_Task goal_. Repeat the entire listing below exactly.

^^^^^^^^

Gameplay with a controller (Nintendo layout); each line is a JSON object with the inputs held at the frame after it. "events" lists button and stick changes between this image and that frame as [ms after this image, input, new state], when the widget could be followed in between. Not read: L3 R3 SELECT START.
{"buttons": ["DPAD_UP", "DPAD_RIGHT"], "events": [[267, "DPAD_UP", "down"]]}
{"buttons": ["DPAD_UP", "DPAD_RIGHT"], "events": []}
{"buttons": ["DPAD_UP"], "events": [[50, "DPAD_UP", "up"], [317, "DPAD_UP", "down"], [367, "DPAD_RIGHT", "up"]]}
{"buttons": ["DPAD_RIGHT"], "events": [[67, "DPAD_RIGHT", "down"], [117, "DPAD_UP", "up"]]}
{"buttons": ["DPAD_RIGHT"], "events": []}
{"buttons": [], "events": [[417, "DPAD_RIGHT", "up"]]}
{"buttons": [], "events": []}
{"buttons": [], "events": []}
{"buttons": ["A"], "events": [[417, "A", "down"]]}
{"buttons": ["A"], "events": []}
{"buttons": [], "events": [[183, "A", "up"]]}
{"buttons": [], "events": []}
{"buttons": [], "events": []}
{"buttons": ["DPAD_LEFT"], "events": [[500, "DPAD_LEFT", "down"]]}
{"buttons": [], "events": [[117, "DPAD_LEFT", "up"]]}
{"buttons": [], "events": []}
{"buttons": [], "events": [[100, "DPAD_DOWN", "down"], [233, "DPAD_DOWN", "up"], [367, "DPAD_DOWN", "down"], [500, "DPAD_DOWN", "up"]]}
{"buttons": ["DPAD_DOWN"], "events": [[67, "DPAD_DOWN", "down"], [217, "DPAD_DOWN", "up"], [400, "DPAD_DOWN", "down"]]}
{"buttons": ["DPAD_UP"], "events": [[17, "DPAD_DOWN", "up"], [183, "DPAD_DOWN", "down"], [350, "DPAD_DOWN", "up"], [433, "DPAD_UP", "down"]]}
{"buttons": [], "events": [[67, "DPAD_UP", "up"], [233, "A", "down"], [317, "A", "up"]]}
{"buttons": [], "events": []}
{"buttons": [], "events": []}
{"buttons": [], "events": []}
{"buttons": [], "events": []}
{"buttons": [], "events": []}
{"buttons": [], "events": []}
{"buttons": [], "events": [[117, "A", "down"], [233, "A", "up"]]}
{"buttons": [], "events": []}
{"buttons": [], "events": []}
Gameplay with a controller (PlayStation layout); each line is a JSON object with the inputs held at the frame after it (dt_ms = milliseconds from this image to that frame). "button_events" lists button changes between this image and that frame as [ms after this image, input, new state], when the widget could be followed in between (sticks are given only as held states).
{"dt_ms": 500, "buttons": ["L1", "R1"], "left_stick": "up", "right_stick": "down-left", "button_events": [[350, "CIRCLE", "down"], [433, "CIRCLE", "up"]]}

^^^^^^^^

_Result below_.
Gameplay with a controller (Nintendo layout); each line is a JSON object with the inputs held at the frame after it. "events" lists button and stick changes between this image and that frame as [ms after this image, input, new state], when the widget could be followed in between. Not read: L3 R3 SELECT START.
{"buttons": ["DPAD_UP", "DPAD_RIGHT"], "events": [[267, "DPAD_UP", "down"]]}
{"buttons": ["DPAD_UP", "DPAD_RIGHT"], "events": []}
{"buttons": ["DPAD_UP"], "events": [[50, "DPAD_UP", "up"], [317, "DPAD_UP", "down"], [367, "DPAD_RIGHT", "up"]]}
{"buttons": ["DPAD_RIGHT"], "events": [[67, "DPAD_RIGHT", "down"], [117, "DPAD_UP", "up"]]}
{"buttons": ["DPAD_RIGHT"], "events": []}
{"buttons": [], "events": [[417, "DPAD_RIGHT", "up"]]}
{"buttons": [], "events": []}
{"buttons": [], "events": []}
{"buttons": ["A"], "events": [[417, "A", "down"]]}
{"buttons": ["A"], "events": []}
{"buttons": [], "events": [[183, "A", "up"]]}
{"buttons": [], "events": []}
{"buttons": [], "events": []}
{"buttons": ["DPAD_LEFT"], "events": [[500, "DPAD_LEFT", "down"]]}
{"buttons": [], "events": [[117, "DPAD_LEFT", "up"]]}
{"buttons": [], "events": []}
{"buttons": [], "events": [[100, "DPAD_DOWN", "down"], [233, "DPAD_DOWN", "up"], [367, "DPAD_DOWN", "down"], [500, "DPAD_DOWN", "up"]]}
{"buttons": ["DPAD_DOWN"], "events": [[67, "DPAD_DOWN", "down"], [217, "DPAD_DOWN", "up"], [400, "DPAD_DOWN", "down"]]}
{"buttons": ["DPAD_UP"], "events": [[17, "DPAD_DOWN", "up"], [183, "DPAD_DOWN", "down"], [350, "DPAD_DOWN", "up"], [433, "DPAD_UP", "down"]]}
{"buttons": [], "events": [[67, "DPAD_UP", "up"], [233, "A", "down"], [317, "A", "up"]]}
{"buttons": [], "events": []}
{"buttons": [], "events": []}
{"buttons": [], "events": []}
{"buttons": [], "events": []}
{"buttons": [], "events": []}
{"buttons": [], "events": []}
{"buttons": [], "events": [[117, "A", "down"], [233, "A", "up"]]}
{"buttons": [], "events": []}
{"buttons": [], "events": []}
Gameplay with a controller (PlayStation layout); each line is a JSON object with the inputs held at the frame after it (dt_ms = milliseconds from this image to that frame). "button_events" lists button changes between this image and that frame as [ms after this image, input, new state], when the widget could be followed in between (sticks are given only as held states).
{"dt_ms": 500, "buttons": ["L1", "R1"], "left_stick": "up", "right_stick": "down-left", "button_events": [[350, "CIRCLE", "down"], [433, "CIRCLE", "up"]]}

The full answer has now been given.